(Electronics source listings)
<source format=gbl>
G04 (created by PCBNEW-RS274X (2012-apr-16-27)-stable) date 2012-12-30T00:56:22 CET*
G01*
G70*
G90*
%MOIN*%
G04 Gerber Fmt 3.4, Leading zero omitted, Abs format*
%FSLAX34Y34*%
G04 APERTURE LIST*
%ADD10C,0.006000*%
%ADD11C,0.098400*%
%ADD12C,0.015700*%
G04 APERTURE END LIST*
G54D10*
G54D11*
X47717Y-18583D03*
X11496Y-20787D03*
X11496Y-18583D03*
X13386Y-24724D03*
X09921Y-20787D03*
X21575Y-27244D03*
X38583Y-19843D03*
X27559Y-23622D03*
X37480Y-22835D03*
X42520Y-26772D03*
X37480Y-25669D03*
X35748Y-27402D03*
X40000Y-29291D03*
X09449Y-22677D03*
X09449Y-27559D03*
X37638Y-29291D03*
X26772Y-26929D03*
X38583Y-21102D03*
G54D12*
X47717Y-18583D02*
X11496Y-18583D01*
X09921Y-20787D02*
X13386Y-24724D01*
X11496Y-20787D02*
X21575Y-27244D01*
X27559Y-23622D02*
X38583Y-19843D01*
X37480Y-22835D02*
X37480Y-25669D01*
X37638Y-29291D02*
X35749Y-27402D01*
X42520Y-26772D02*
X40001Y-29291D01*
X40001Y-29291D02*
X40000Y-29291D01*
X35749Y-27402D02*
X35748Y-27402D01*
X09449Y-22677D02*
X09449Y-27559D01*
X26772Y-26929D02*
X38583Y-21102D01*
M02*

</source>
---
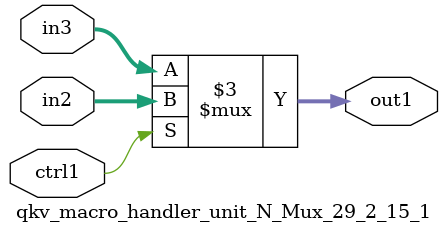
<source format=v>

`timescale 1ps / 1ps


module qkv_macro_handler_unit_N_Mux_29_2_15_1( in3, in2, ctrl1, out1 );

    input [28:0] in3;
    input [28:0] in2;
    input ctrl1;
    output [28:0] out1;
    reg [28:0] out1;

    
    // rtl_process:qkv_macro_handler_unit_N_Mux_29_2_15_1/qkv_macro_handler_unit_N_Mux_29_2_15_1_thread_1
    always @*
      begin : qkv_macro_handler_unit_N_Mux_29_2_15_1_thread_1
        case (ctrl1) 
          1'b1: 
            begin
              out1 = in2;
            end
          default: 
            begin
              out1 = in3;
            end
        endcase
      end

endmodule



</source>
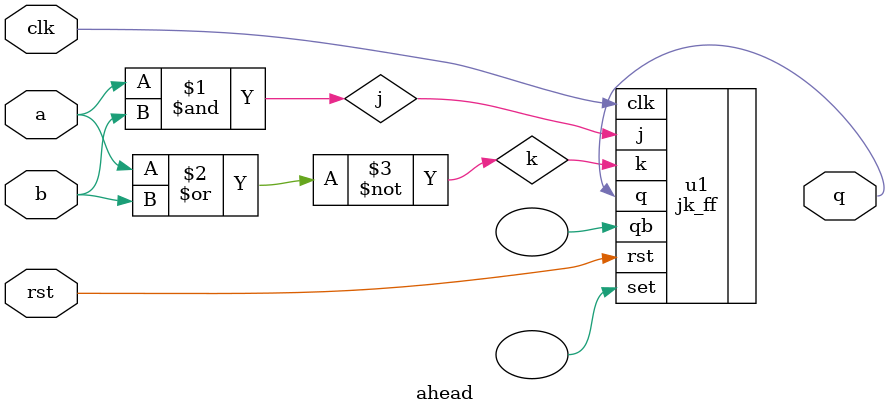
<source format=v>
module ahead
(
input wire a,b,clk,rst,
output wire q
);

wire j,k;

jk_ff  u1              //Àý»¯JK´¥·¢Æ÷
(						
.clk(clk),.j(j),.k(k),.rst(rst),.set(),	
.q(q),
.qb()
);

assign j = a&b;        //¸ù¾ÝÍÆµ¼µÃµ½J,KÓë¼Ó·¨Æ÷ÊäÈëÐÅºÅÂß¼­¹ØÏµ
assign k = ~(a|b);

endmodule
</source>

> **TASK INSTRUCTIONS**: Please copy, exactly and with nothing else, the lines above beginning at the line that has "<source format=gbl>" and ending with the line that has "X35749Y-27402D01*".

> **SOLUTION FOR THIS EXERCISE**:
<source format=gbl>
G04 (created by PCBNEW-RS274X (2012-apr-16-27)-stable) date 2012-12-30T00:56:22 CET*
G01*
G70*
G90*
%MOIN*%
G04 Gerber Fmt 3.4, Leading zero omitted, Abs format*
%FSLAX34Y34*%
G04 APERTURE LIST*
%ADD10C,0.006000*%
%ADD11C,0.098400*%
%ADD12C,0.015700*%
G04 APERTURE END LIST*
G54D10*
G54D11*
X47717Y-18583D03*
X11496Y-20787D03*
X11496Y-18583D03*
X13386Y-24724D03*
X09921Y-20787D03*
X21575Y-27244D03*
X38583Y-19843D03*
X27559Y-23622D03*
X37480Y-22835D03*
X42520Y-26772D03*
X37480Y-25669D03*
X35748Y-27402D03*
X40000Y-29291D03*
X09449Y-22677D03*
X09449Y-27559D03*
X37638Y-29291D03*
X26772Y-26929D03*
X38583Y-21102D03*
G54D12*
X47717Y-18583D02*
X11496Y-18583D01*
X09921Y-20787D02*
X13386Y-24724D01*
X11496Y-20787D02*
X21575Y-27244D01*
X27559Y-23622D02*
X38583Y-19843D01*
X37480Y-22835D02*
X37480Y-25669D01*
X37638Y-29291D02*
X35749Y-27402D01*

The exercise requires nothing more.